Like the British before them, many of India’s high and mighty fled the burning plains of northern India for the cooler hills. On a single day recently, 10 government VIPs were sighted in Dehra Dun, ostensibly on some official business.

Finance Minister Manmohan Singh went to unveil a statue of Buddha at a hospital. Rajesh Pilot, minister of state for external security, was chief guest at a function staged by the Indo-Tibetan border police. Pressed by a reporter, he admitted he intended to relax in the coolness of the nearby hill station of Mussoorie for four days.

For those left behind at lower altitudes, no relief is in sight, forecasters warned. Ram Snehi, director of the Safdarjung Meteorological Office in the capital, said Monday that over the next few days, “the maximum temperature may, at the most, show a difference of about a half a degree only, but no dramatic change is expected.”

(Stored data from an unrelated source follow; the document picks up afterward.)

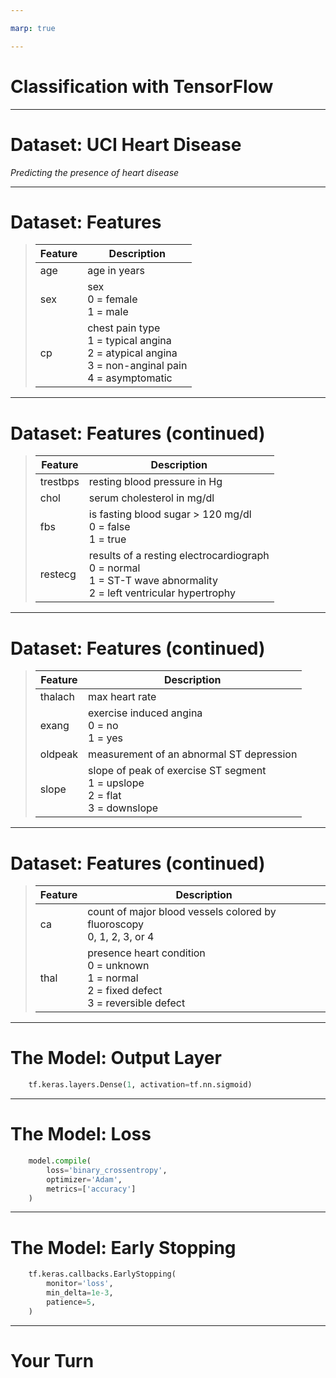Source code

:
 ```yaml
---

marp: true

---
```


# Classification with TensorFlow

<!--
We have performed binary and multiclass classification with scikit-learn. We'll now use the TensorFlow toolkit to create a deep neural network that can perform classification.
-->

---

# Dataset: UCI Heart Disease

*Predicting the presence of heart disease*

<!--
The dataset that we'll be using is the UCI Heart Disease dataset. The dataset contains health information about patients, as well as a "presence of heart disease" indicator. This indicator is a 1 for "has heart disease" and 0 for "does not have heart disease."

As you can probably guess, the model that we will be building will be a binary classification model.
-->

---

# Dataset: Features

> Feature | Description
> --------|--------------
> age     | age in years
> sex     | sex<br>0 = female<br>1 = male
> cp      | chest pain type<br>1 = typical angina<br>2 = atypical angina<br>3 = non-anginal pain<br>4 = asymptomatic

<!--
The dataset contains thirteen features.

'age' is an integer value representing the patient's age in years.

'sex' is a categorical column with zero representing female and one representing male.

'cp' stands for chest pain. It is a categorical column with the four values shown.
-->

---

# Dataset: Features (continued)

> Feature   | Description
> --------  |--------------
> trestbps  | resting blood pressure in Hg
> chol      | serum cholesterol in mg/dl
> fbs       | is fasting blood sugar > 120 mg/dl<br>0 = false<br>1 = true
> restecg   | results of a resting electrocardiograph<br>0 = normal<br>1 = ST-T wave abnormality<br>2 = left ventricular hypertrophy


<!--
'trestbps' is the resting blood pressure of the patient upon admission to the hospital.

'chol' is a variable representing cholesterol.

'fbs' is a measure of fasting blood sugar, but it is represented as a categorical column that measures if blood sugar is over a threshold.

'restecg' is a categorical column with the three values shown.
-->

---

# Dataset: Features (continued)

> Feature   | Description
> --------  |--------------
> thalach   | max heart rate
> exang     | exercise induced angina<br>0 = no<br>1 = yes
> oldpeak   | measurement of an abnormal ST depression
> slope     | slope of peak of exercise ST segment<br>1 = upslope<br>2 = flat<br>3 = downslope

<!--
The next two columns have to do with an exercise stress test that the patients did. 

'thalach' is maximum heart rate that the patient achieved during the exercise session. 

'exang' is a categorical variable that lets us know if the exercise caused angina.

'oldpeak' is a variable that measures ST depression. ST depression is a curve on an electrocardiogram graph where the ST segment line is very low when compared to a baseline.

'slope' is a strange one. Intuitively you'd expect it to be the slope of a line, but instead it is a categorical variable that lets you know which direction the line was going at the peak exercise ST segment.
-->

---

# Dataset: Features (continued)

> Feature   | Description
> --------  |--------------
> ca        | count of major blood vessels colored by fluoroscopy<br>0, 1, 2, 3, or 4
> thal      | presence heart condition<br>0 = unknown<br>1 = normal<br>2 = fixed defect<br>3 = reversible defect

<!--
'ca' is a count of major blood vessels colored by fluoroscopy. The values are 0, 1, 2, or 3 and are limited by biology. 

'thal' relates to a heart defect. The column answers the questions: Does it exist? Is it reparable?

You might notice that the values on the slides for some of these columns differ from the documentation. For instance, the documentation for 'ca' states that the values range from 0-3, but there are 4s in the data. And the documentation for 'thal' says that the values are 3, 6, and 7, but the actual values in the data are 0, 1, 2, and 3.

The takeaway from this is that you should always read the documentation, but you should also always look at the data and verify that the documentation is accurate. When there are questions, you should do research. If you are in contact with the source of the data, ask for clarification. Though documentation is great and can really help in data science, the dataset itself is the actual ground truth.
-->

---

# The Model: Output Layer

```python
    tf.keras.layers.Dense(1, activation=tf.nn.sigmoid)
```

<!--
The model in this lab won't look too different from the TensorFlow Keras models that we built for regression analysis. The primary difference is the final layer in the model.

We want to create a binary prediction that will let us know if a patient has heart disease or not. If we stick with the relu activation function for the output, then there is no bound for the maximum output value, so it would be impossible to understand what the prediction confidence is.

Instead, we'll use an activation function that limits the output value. In this particular lab, we use a sigmoid function, so the output is limited to the range of 0.0 to 1.0. The output is then a measure of confidence that a patient has heart disease (since has heart disease is the 1.0 value). We can then decide how much confidence it takes to classify the patient as having heart disease. The choice of threshold is very important for model performance, and remember that we can measure performance at different thresholds with an RoC curve. 

-->

---
# The Model: Loss

```python
    model.compile(
        loss='binary_crossentropy',
        optimizer='Adam',
        metrics=['accuracy']
    )
```

<!--
How we measure loss is also very important. For binary classification problems, we need to use binary cross-entropy.

Although we've talked a lot about using gradient descent for optimization, there are other methods as well. Adam is one of these methods. Adam uses an adaptive learning rate. That is, it uses a different learning rate for each of the different parameters in the model. This differs from stochastic gradient descent which uses a single learning rate for all parameters. A lot of research is being done to understand the conditions under which different optimizers perform better. 

-->

---

# The Model: Early Stopping

```python
    tf.keras.callbacks.EarlyStopping(
        monitor='loss',
        min_delta=1e-3,
        patience=5,
    )
```

<!--
We'll also visit early stopping in this lab. Early stopping is a model-fitting strategy where you monitor some metric - say, loss - and stop training when that metric doesn't change enough across a number of epochs.

In this example we monitor loss and stop early if the loss hasn't changed at least 0.001 during any of the last 5 epochs.
-->

---

# Your Turn

<!--
And with that, it is your turn to perform binary classification using TensorFlow Keras and deep neural networks.
-->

Even rain, which could occur in the next 24 hours, wouldn’t bring the temperature down much, Snehi said. And it could even get hotter. “Further rise in the temperature is not ruled out, though it should not happen. But the weather is unpredictable,” Snehi said.

May is generally the hottest month of the year for Delhi. The weatherman’s outlook was bad news for people across North India, who now must look forward to another month of intense heat before the arrival of the cooling rains of the monsoon, expected to reach Delhi June 29. May 29, 1944, remains the hottest day on record in India’s capital, with the temperature peaking at 117 degrees.